## BRIEF
In the data below, find the line with "the stone in pool at [313,257] 14.60" and output it along with every later line, exactly, but not the pictures.

== == ==

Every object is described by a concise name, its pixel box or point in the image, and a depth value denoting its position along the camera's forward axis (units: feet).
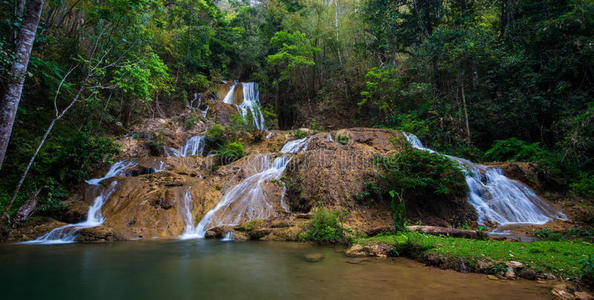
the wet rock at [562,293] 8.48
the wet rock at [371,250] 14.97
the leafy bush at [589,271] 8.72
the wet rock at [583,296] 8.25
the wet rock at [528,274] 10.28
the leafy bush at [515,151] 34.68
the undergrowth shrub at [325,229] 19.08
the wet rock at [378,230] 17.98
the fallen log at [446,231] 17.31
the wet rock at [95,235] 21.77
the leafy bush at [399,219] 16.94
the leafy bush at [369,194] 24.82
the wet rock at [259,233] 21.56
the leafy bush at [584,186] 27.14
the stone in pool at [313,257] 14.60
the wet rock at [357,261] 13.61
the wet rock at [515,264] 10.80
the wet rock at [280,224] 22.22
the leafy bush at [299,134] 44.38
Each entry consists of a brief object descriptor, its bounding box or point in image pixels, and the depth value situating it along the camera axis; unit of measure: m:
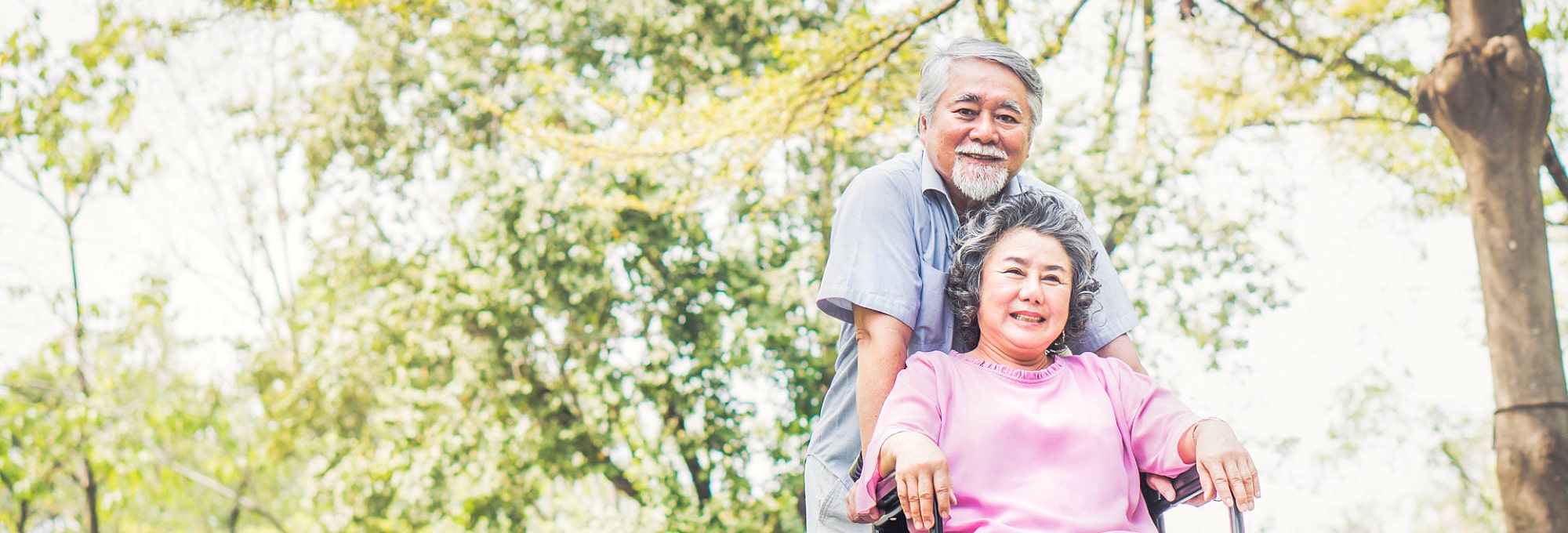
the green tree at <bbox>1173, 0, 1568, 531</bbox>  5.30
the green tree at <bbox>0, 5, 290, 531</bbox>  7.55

== == ==

## EXPECTED ANSWER
the stone in pool at [313,257] 14.60
the wet rock at [357,261] 13.61
the wet rock at [515,264] 10.80
the wet rock at [280,224] 22.22
the leafy bush at [299,134] 44.38
Each entry consists of a brief object descriptor, its bounding box or point in image pixels, and the depth value situating it along the camera axis; unit of measure: m:
the green tree at <bbox>1173, 0, 1568, 531</bbox>  5.30
the green tree at <bbox>0, 5, 290, 531</bbox>  7.55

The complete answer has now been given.